So Phoenix makes a choice, the first in a string of them like dominoes. “You know,” he says. He offers his hand. “You’re the first person who’s said that to me.”


“You can’t have loved me,” Phoenix says, because there’s nothing else he can say. “Not really.”

But Kristoph looks up at him, and suddenly the terror Phoenix has been unwinding from his spine blossoms anew, because — “I did,” Kristoph says again, and the twist to his mouth is the self-deprecating one Phoenix has only seen once before, tired and bitter and vulnerable. He’s telling the truth.


“I was thinking,” Kristoph says. He’s sliding his wallet back into his pocket; he’s insisted on paying the bill. “We could do this again. Still my treat, of course.”

Phoenix knows he’s meant to protest. He’s too tired for those loosely-defined rules of propriety and performance. This is what he wanted, after all. Keeping Kristoph close. Finding out what he wants. Who he might be. “Sure,” Phoenix says.

Kristoph’s smile is sudden. Startled, like he hadn’t expected such easy acquiescence. Like he’s actually looking forward to this. It’s almost endearing, if Phoenix forgets the way his intuition is a heavy lump sitting in his throat.


“Trucy,” Phoenix says. “Truce.”

“Yes, Daddy?”

The words dry up on his tongue. This is what comes out: “I need you to stay away from Mr. Gavin.”

“I know,” Trucy says, no sign of the preteen recalcitrance she’s recently put on like a coat. Eyes searching and sincere. “I’ve been trying.”


“I don’t know what to tell you,” Kristoph says eventually. He plucks at the ribbon at his throat, loosening it. He drops it into the box behind him, the one which isn’t for Klavier, without looking. “Think about it. Why wouldn’t I have loved you?”

“Because you’re—” A monster? A murderer? Incapable of love? Phoenix starts the sentence, but every possible way of ending it crumbles to ash. That’s the thing about Kristoph, him and his impossibly specific opinions about printer paper or nail polish. Him and his hubris. Him and his jealousy, kept under lock and key. He’s human, just like every other sorry soul Phoenix knows.
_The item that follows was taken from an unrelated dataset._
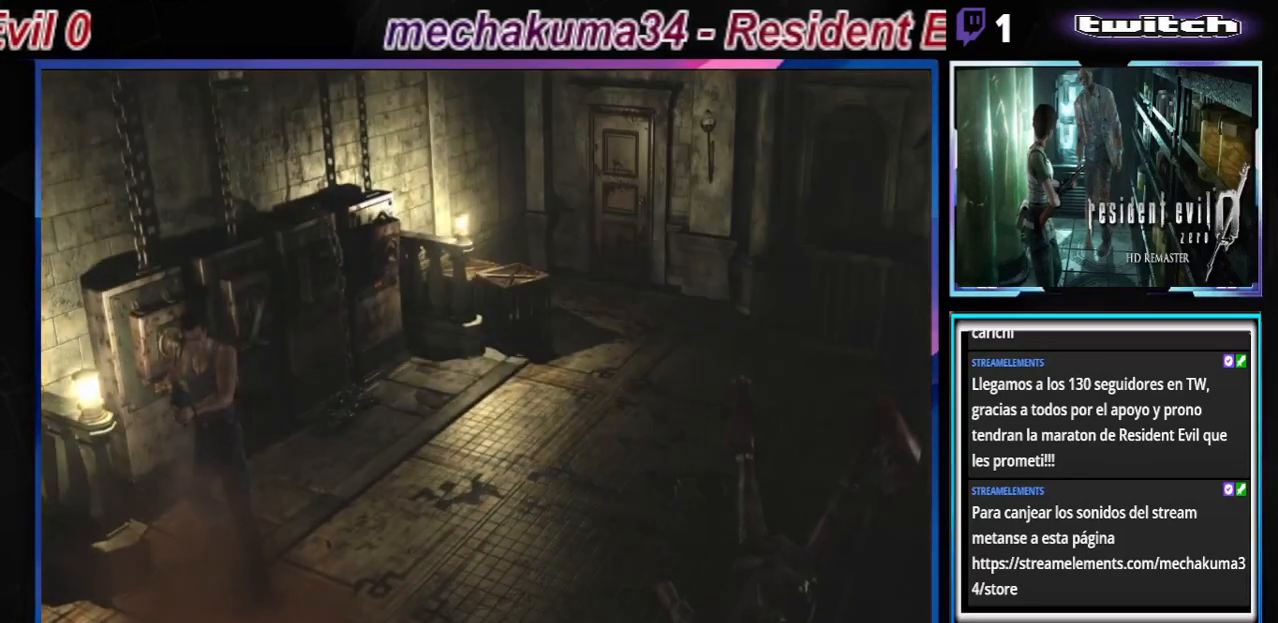
{"buttons": ["A", "R1"], "left_stick": "right", "events": [[33, "A", "down"], [167, "A", "up"], [433, "A", "down"]]}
“You see,” Kristoph says, gently.


Two years and six months into their weekly encounters — eleven months into knowing what Kristoph tastes like — Phoenix sits up, reaching for his shirt. Kristoph stills him with a hand on his wrist.

“Stay.”

Phoenix stares. Kristoph is half-undone, still, cheeks flushed and eyes lidded with that incapacitating post-coital glow. Soft; open. Like this, it’s hard not to admit he’s beautiful.

“It’s late,” Kristoph says. It’s hardly nine. But Kristoph has court in the morning, and Phoenix is a father.

“I can’t,” Phoenix says. He wears feigned regret so easily these days it may as well be real. “Trucy.”

Something assembles itself in Kristoph, setting his languid limbs at right angles. He sits up and reaches for his glasses. “Of course.”

They dress in silence.


Kristoph is careful. Meticulous, paranoid. So Phoenix keeps one step ahead of him by being exactly the same, and hiding it better.


He offers his hand. The blond man takes it. His grasp is firm and warm.

“I’d introduce myself, but you know who I am.”

“I do.” The man pushes his spectacles up his nose with his free hand. “I’m Kristoph. Kristoph Gavin, though I’m sure you’d noticed the resemblance.”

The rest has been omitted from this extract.